For another, the festival is heavily oriented toward student performances. This is an event where aspiring high school and college-level musicians, and chamber groups from all over the world come to take seminars, compare notes and give recitals. In other words, with the exception of recitals by UNLV and guest faculty members, it’s a festival of amateurs.

Finally, there’s the heat. The festival takes place in early August, the time of year when even desert-wizened cacti and rattlesnakes seriously contemplate a change in career.

UNLV in autumn

Then you take a closer look, and realize just how sweet and public-spirited a thing this festival is. UNLV not only has created an event where future classical music stars may make their first appearances, it provides generous scholarships and low-cost tuition so that qualified students won’t be denied an opportunity to attend. The festival’s eight recitals (all but one at night) and grand finale afternoon concert, all given on the UNLV campus, are offered free to K-12 students and cost only $8 per ticket for adults. Student chamber music concerts are free.

This year’s orchestral repertoire includes Brahms (Symphony No. 1), Bartok (Concerto for Orchestra), Strauss (Death and Transfiguration) and Stravinsky (Petrushka). The guest artist faculty will draw performers from such organizations as the Los Angeles Philharmonic, the Oregon Symphony Orchestra, the Julliard School of Music, the Houston Symphony and the Eastman School, as well as UNLV’s own resident teacher-musicians.

Centerpieces of Delight

The festival’s recitals can be the touchstones for a delightful Las Vegas trip. The city, despite its excesses – actually, because of them – is one of the most interesting places in the U.S. Everything here is either bodaciously big or out of place. Nearby Hoover Dam is gigantic, and the story of its construction is shake-your-head-and-whistle impressive.

The casino New York, New York, with its compressed Manhattan skyline, is not only out of place by 2,300 miles, it’s a lesson in how post-modern architecture has broken loose from the modernist ideal of form following function, and the classical attitude that facades should never be over-the-top playful.
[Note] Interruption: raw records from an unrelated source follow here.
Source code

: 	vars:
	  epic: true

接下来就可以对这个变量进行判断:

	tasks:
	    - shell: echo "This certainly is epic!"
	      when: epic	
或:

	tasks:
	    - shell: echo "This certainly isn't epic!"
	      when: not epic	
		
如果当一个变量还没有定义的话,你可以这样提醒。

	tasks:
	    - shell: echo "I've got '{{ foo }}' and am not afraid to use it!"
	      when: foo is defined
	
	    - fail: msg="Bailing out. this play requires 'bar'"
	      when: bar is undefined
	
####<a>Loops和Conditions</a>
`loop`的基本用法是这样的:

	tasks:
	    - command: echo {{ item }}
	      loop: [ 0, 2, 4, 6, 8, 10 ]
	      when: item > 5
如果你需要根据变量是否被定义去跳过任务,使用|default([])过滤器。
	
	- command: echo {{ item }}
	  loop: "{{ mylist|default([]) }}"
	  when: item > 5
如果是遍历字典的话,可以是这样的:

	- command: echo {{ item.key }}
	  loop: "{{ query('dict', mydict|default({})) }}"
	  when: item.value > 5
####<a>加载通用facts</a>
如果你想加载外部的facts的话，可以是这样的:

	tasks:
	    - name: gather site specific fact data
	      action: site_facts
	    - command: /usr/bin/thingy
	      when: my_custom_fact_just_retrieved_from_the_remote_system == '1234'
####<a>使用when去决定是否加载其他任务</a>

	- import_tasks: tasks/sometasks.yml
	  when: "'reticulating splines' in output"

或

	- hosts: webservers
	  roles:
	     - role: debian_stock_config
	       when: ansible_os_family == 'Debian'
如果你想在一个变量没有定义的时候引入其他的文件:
The 1,149-foot tall Stratosphere Tower, whose top is shaped like a diamond mounted on four prongs, has a roller coaster that runs above it’s observation deck, 1,000 feet above the ground. How out of place is that?

At night, when the heat dissipates, the four-mile-long Strip, Las Vegas’s main street, becomes one of the most pedestrian-heavy lanes in the U.S. Tens of thousands of people go out walking, gawking in amazement and bemusement at an imitation Eiffel Tower, a 350-foot tall pyramid faced in black glass, a recreation of Venice, a simulated pirate fight, a belching volcano, a vastly oversized fairy tale castle, tens of thousands of miles of pulsing neon light tubes and millions of incandescent light bulbs, insanely stretched limos, strutting high rollers, disheveled losers and shorts-clad nuclear families.

All this and low-cost classical music from rising young musicians.